- _Exercise_
Retype the lines starting at the one containing "Lines per view: lens" and ending after the one containing "0.524122, -0.681843, 1.462225]]", leaving out the pictures.

- _Exercise materials_
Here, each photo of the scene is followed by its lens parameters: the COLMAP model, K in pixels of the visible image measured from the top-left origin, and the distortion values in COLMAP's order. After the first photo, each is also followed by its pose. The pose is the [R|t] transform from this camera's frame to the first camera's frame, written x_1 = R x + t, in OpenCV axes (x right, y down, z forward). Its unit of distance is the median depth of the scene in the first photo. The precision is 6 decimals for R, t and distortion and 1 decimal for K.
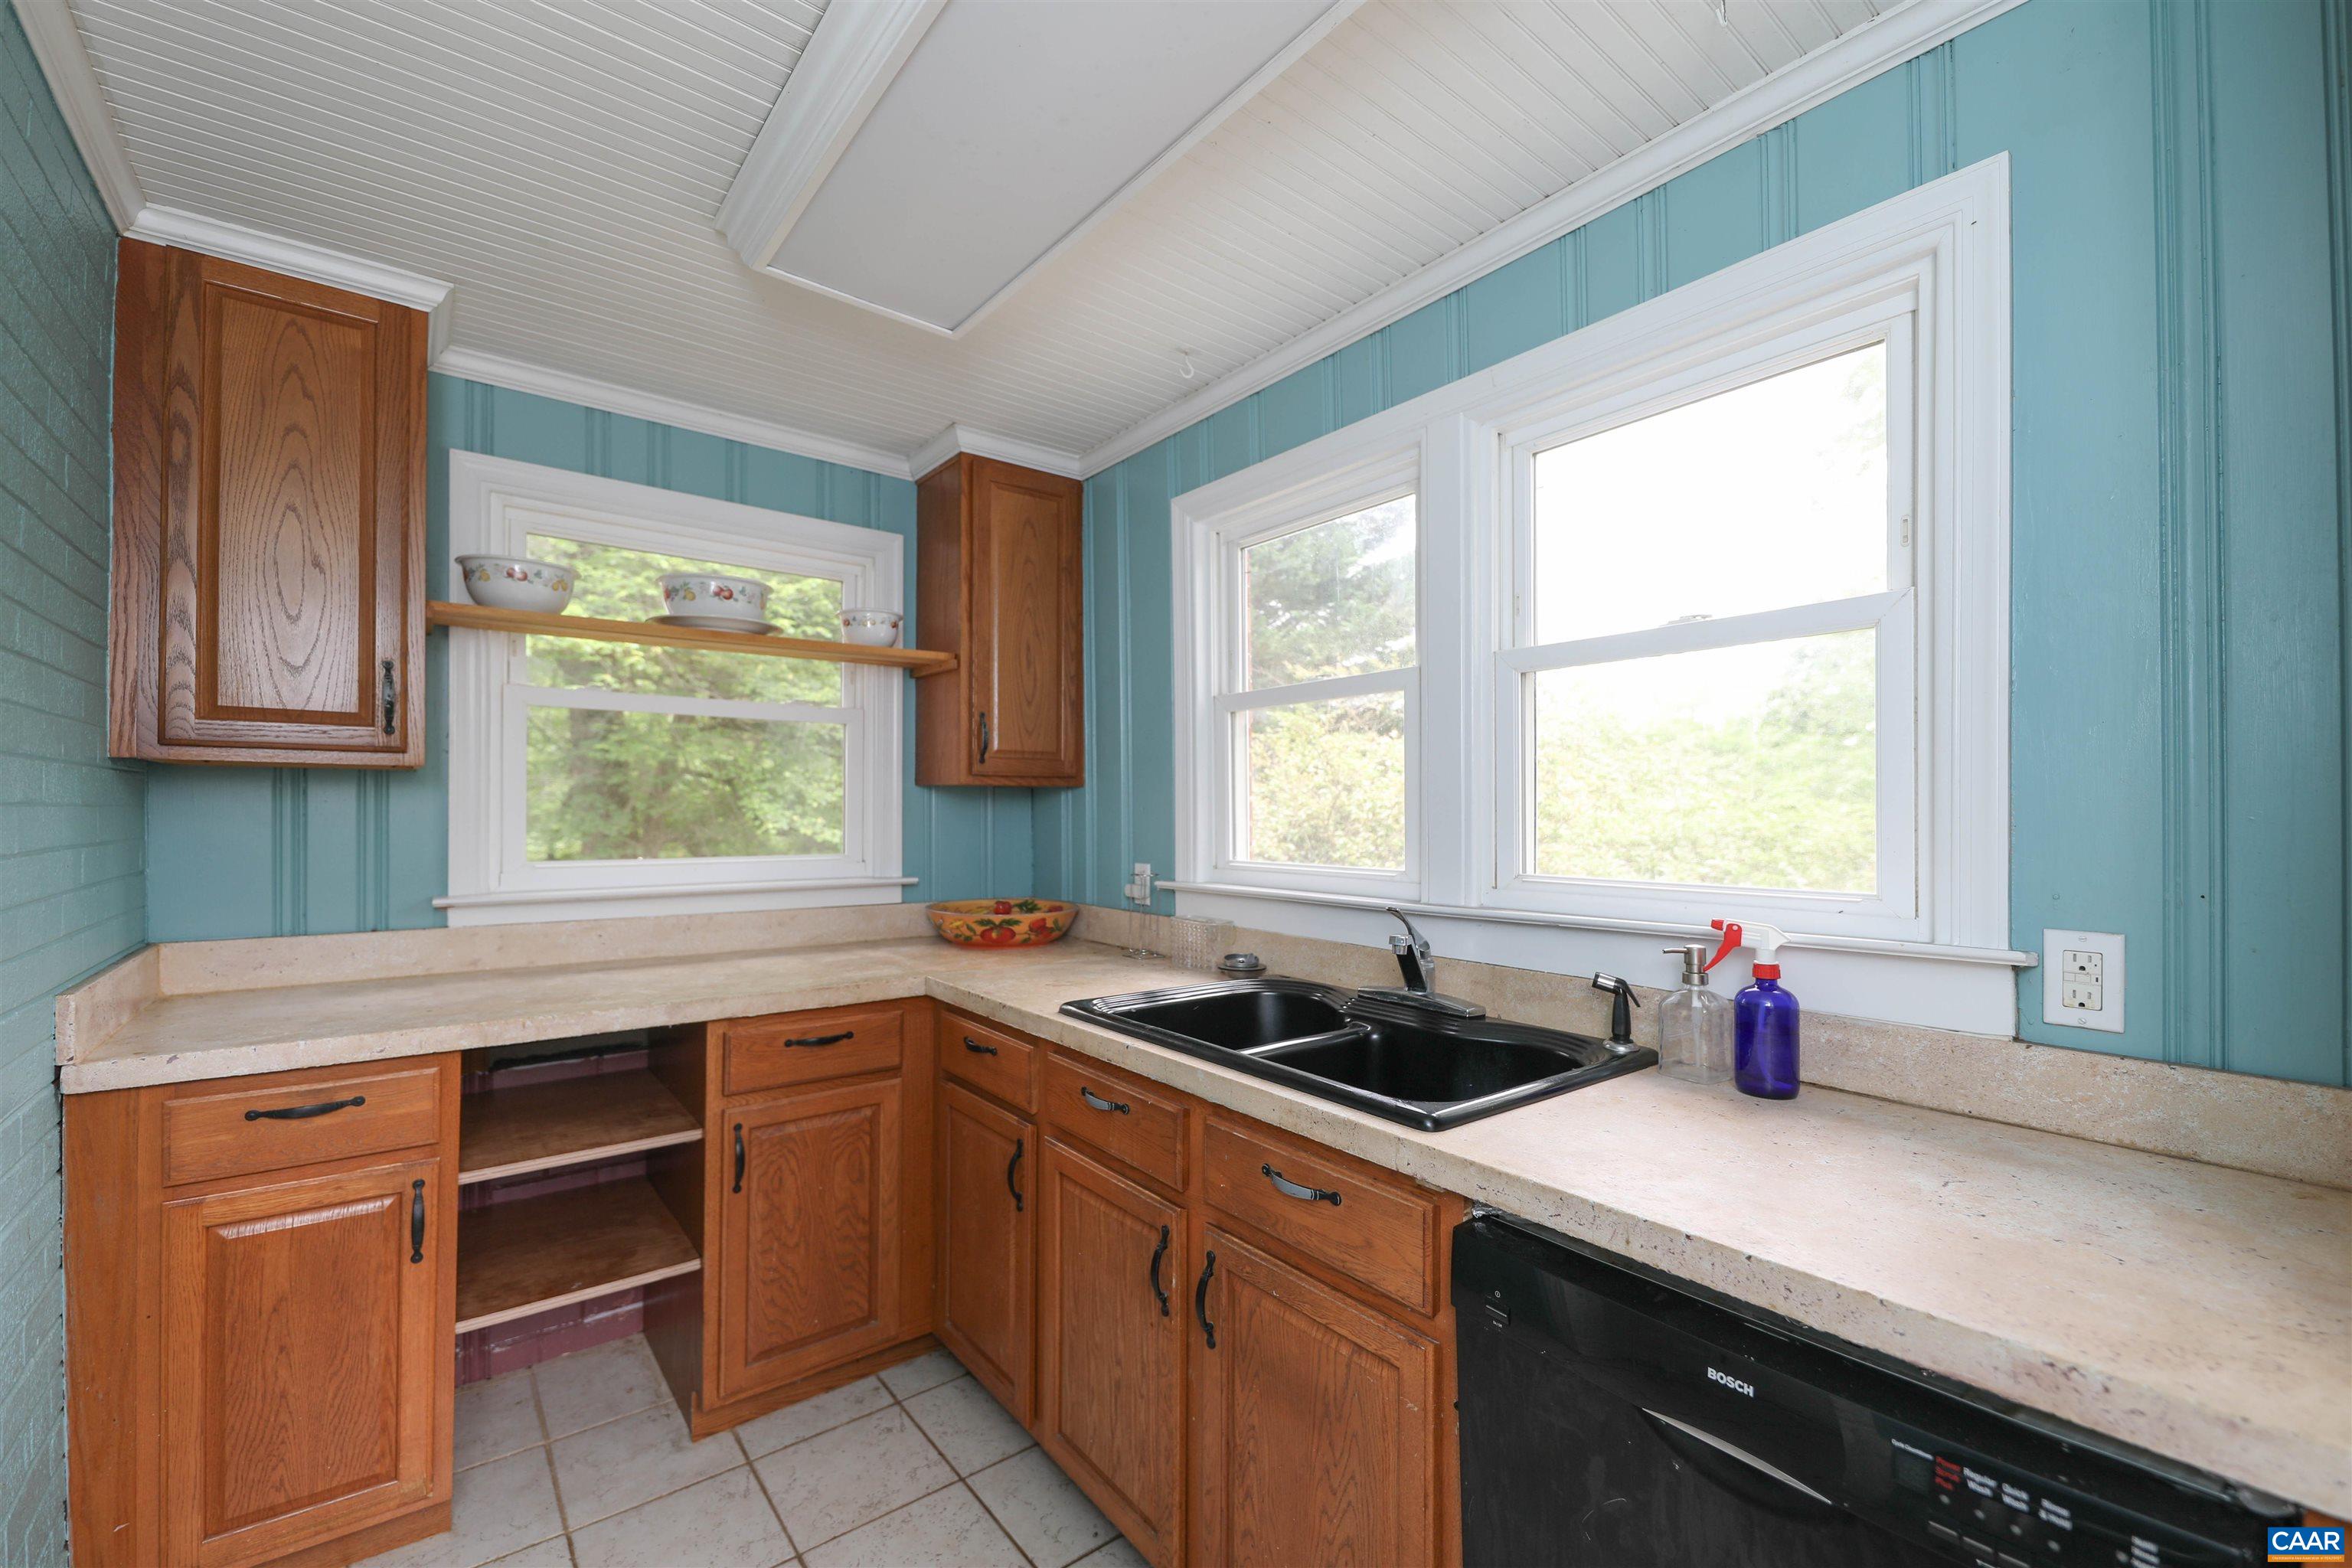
...
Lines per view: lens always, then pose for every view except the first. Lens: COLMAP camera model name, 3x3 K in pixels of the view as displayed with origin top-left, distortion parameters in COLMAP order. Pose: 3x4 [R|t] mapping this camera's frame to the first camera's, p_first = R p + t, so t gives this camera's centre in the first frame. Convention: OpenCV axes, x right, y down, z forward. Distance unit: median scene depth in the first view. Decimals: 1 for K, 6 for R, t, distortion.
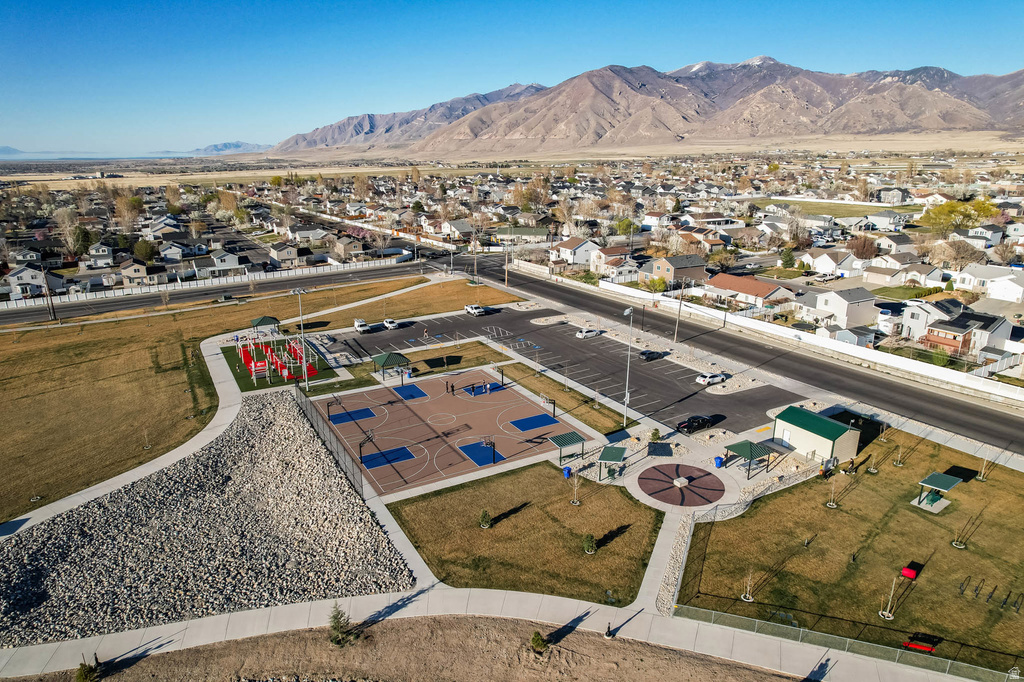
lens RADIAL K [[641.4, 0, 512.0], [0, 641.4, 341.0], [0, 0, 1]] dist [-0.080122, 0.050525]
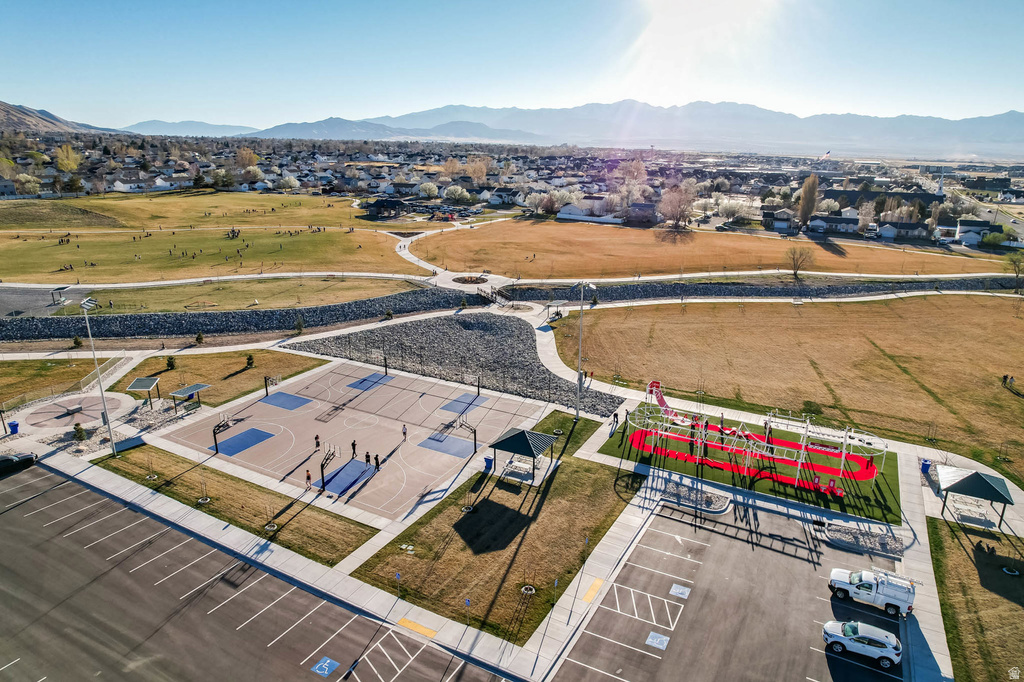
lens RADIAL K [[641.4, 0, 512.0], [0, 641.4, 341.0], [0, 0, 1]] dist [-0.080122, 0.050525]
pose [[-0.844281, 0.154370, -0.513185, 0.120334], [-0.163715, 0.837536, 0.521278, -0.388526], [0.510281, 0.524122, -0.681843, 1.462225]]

- _Response box_
Lines per view: lens always, then pose for every view except the first. Lens: COLMAP camera model name, 3x3 K in pixels of the view as displayed with origin top-left, distortion parameters in COLMAP order. Pose: 3x4 [R|t] mapping this camera's frame to the first camera's, p_first = R p + t, so t gives this camera's centre in the first frame. Convention: OpenCV axes, x right, y down, z forward. Distance unit: median scene depth in the first view. Decimals: 1 for K, 6 for R, t, distortion.
lens RADIAL K [[641.4, 0, 512.0], [0, 641.4, 341.0], [0, 0, 1]] dist [-0.080122, 0.050525]
lens RADIAL K [[641.4, 0, 512.0], [0, 641.4, 341.0], [0, 0, 1]] dist [-0.080122, 0.050525]
pose [[-0.844281, 0.154370, -0.513185, 0.120334], [-0.163715, 0.837536, 0.521278, -0.388526], [0.510281, 0.524122, -0.681843, 1.462225]]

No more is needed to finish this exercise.